前回記事は市販のガラス容器(キュベット)を加熱するユニットを紹介しましたが、今回は容器そのものもオリジナルの「マイクロセル」です。
試料の液体をレーザーで光学分析する際、最近ではごく僅かな量で分析するニーズが増えており、指で摘むくらいに小さく仕立てました。底の白い枠がガラスヒーターユニットで、微量液体が入る容器をカバーガラスと樹脂蓋で固定します(ここでも3Dプリンタが大活躍!)。
この容器、本体は安い刷りガラスで作り、レーザー光が当たる面だけ光学分析用の特殊な専用ガラスにしています。
☆赤い矢印がレーザーの通り道
全部を専用ガラスで製作するよりずっと安価で、しかも接着せずに治具(写真の黒い樹脂クリップ)で固定しているだけなので、汚れたり割れたりしても簡単に交換できます。
レーザー光が当たる面に導電膜を蒸着してガラスヒーターにしたら、ユニットをもっとコンパクトにできそうです。
これ、ガラスヒーター事業としては初めて特許出願しました。
ガラスヒーターの基本的な知財戦略は「見ても分からないもの」(導電膜の配合や蒸着方法など)はパテントにせず門外不出のノウハウにすることです。
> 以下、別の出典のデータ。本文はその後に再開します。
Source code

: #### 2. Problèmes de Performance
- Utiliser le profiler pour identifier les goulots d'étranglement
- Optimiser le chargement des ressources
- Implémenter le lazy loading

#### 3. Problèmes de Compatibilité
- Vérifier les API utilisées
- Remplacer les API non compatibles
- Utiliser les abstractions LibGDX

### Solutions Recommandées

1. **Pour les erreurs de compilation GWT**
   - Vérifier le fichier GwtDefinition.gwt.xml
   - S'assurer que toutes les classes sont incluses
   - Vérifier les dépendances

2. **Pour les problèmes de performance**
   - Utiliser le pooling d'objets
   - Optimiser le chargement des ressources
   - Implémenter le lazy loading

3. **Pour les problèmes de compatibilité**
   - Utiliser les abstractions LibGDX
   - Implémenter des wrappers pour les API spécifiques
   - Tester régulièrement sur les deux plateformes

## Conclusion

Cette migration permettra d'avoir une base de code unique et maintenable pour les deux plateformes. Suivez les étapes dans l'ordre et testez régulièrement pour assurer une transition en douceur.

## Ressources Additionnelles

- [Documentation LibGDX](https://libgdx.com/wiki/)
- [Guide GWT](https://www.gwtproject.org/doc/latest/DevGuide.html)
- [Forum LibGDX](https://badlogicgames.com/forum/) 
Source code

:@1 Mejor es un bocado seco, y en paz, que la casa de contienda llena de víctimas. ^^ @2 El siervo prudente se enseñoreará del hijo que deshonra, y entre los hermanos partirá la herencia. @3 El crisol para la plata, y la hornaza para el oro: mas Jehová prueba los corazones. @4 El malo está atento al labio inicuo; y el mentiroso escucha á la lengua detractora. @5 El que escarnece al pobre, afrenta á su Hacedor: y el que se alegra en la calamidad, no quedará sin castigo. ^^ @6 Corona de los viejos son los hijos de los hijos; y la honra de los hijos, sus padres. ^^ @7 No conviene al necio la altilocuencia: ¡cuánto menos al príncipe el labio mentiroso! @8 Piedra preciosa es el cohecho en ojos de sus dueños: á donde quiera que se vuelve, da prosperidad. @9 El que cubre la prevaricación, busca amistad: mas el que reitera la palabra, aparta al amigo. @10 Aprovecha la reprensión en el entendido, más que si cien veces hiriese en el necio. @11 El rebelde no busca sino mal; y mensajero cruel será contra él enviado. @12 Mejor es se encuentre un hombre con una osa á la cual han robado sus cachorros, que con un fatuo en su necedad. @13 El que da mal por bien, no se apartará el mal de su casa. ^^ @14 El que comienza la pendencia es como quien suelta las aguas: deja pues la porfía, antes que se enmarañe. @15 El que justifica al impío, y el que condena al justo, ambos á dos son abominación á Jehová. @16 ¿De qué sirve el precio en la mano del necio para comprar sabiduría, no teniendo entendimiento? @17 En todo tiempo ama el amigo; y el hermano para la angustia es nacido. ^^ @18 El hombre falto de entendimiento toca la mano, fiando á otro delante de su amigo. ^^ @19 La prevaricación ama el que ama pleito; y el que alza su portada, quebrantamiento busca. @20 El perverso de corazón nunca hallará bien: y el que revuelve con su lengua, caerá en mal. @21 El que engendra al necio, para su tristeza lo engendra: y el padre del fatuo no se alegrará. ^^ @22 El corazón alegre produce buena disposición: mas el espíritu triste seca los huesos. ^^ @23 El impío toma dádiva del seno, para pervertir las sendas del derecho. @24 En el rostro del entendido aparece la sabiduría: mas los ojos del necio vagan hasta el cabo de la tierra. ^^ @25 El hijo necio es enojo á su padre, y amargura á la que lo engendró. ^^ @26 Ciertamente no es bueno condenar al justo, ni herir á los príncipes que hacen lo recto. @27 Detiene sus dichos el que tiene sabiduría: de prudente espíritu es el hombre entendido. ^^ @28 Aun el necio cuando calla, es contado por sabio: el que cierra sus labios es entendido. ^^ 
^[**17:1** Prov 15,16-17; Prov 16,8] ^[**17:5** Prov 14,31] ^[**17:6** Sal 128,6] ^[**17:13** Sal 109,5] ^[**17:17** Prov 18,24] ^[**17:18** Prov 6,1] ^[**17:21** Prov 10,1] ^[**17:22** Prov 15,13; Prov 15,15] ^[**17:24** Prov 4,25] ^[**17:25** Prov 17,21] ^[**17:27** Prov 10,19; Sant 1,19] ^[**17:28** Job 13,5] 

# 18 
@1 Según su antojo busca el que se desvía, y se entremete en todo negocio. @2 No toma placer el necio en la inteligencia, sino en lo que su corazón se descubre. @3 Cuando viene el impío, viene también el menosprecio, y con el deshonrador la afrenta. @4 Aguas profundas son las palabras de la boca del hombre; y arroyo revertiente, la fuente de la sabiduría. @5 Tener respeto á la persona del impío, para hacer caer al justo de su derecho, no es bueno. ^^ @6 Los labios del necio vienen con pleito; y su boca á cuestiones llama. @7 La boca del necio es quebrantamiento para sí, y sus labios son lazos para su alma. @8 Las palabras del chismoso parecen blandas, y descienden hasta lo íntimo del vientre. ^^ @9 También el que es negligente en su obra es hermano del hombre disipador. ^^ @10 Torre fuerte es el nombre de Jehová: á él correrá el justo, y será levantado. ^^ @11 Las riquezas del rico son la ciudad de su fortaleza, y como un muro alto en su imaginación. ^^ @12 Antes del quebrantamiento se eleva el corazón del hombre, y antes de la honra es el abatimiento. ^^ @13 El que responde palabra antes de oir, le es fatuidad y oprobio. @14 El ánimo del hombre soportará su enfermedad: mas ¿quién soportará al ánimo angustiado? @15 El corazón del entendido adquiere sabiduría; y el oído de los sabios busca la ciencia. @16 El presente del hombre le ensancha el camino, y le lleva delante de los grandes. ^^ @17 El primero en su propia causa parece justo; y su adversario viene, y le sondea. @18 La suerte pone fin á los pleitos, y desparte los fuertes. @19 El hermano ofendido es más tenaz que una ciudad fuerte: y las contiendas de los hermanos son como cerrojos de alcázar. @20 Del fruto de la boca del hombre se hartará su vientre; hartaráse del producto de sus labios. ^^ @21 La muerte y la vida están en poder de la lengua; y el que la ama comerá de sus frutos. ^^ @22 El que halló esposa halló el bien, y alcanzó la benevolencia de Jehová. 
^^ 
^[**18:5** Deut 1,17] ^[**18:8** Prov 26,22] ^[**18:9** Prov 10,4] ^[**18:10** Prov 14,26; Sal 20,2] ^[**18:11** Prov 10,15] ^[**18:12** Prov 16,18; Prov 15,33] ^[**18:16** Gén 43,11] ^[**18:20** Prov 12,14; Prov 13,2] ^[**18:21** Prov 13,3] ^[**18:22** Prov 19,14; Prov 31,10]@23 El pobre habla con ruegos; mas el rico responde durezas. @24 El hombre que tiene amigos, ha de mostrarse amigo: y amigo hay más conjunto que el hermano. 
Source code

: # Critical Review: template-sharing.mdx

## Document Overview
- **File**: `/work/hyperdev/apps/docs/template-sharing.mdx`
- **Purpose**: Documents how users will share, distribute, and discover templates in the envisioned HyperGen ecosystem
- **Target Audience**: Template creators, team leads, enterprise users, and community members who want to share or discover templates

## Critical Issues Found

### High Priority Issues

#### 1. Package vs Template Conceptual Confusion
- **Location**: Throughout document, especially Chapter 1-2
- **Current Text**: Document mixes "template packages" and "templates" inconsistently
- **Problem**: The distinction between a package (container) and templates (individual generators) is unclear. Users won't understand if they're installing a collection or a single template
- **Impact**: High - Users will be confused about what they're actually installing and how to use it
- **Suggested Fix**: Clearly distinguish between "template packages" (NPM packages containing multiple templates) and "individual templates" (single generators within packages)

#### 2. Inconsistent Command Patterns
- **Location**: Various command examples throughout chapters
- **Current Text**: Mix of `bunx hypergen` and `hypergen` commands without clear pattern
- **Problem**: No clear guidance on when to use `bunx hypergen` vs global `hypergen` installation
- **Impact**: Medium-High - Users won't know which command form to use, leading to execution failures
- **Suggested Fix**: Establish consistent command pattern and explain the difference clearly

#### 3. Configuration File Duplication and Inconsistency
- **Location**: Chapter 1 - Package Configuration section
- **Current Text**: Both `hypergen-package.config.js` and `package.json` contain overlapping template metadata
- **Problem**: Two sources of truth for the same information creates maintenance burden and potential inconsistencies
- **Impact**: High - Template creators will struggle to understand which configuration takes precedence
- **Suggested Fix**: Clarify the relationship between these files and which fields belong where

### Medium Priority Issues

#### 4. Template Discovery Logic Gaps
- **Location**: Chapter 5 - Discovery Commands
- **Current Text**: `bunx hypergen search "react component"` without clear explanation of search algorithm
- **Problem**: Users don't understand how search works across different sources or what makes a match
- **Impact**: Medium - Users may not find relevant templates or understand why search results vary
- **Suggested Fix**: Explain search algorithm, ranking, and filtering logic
一方、応用製品は片っ端から展示会やブログで紹介して公知にしたり、または審査未請求で流れてしまった公知の技術を使います。
特許が無いのでマネされても文句言えないわけですが、マネしようにもガラスヒーターができなきゃ何にもなりません。こうやって敢えて特許にしないことで知財を守る道を選んできました。
しかしこのマイクロセルは「見たら分かるもの」で、しかもガラスヒーターとは別構成なので、ノウハウでは知財を守れません。これからいろいろな分析分野に売り込むにも出願だけはしておいたほうが良さそうなので、特許庁に出願しました。それでやっとこのたびのお披露目です。
事業が進むにつれ、事業方針も”進化”してくるのですね。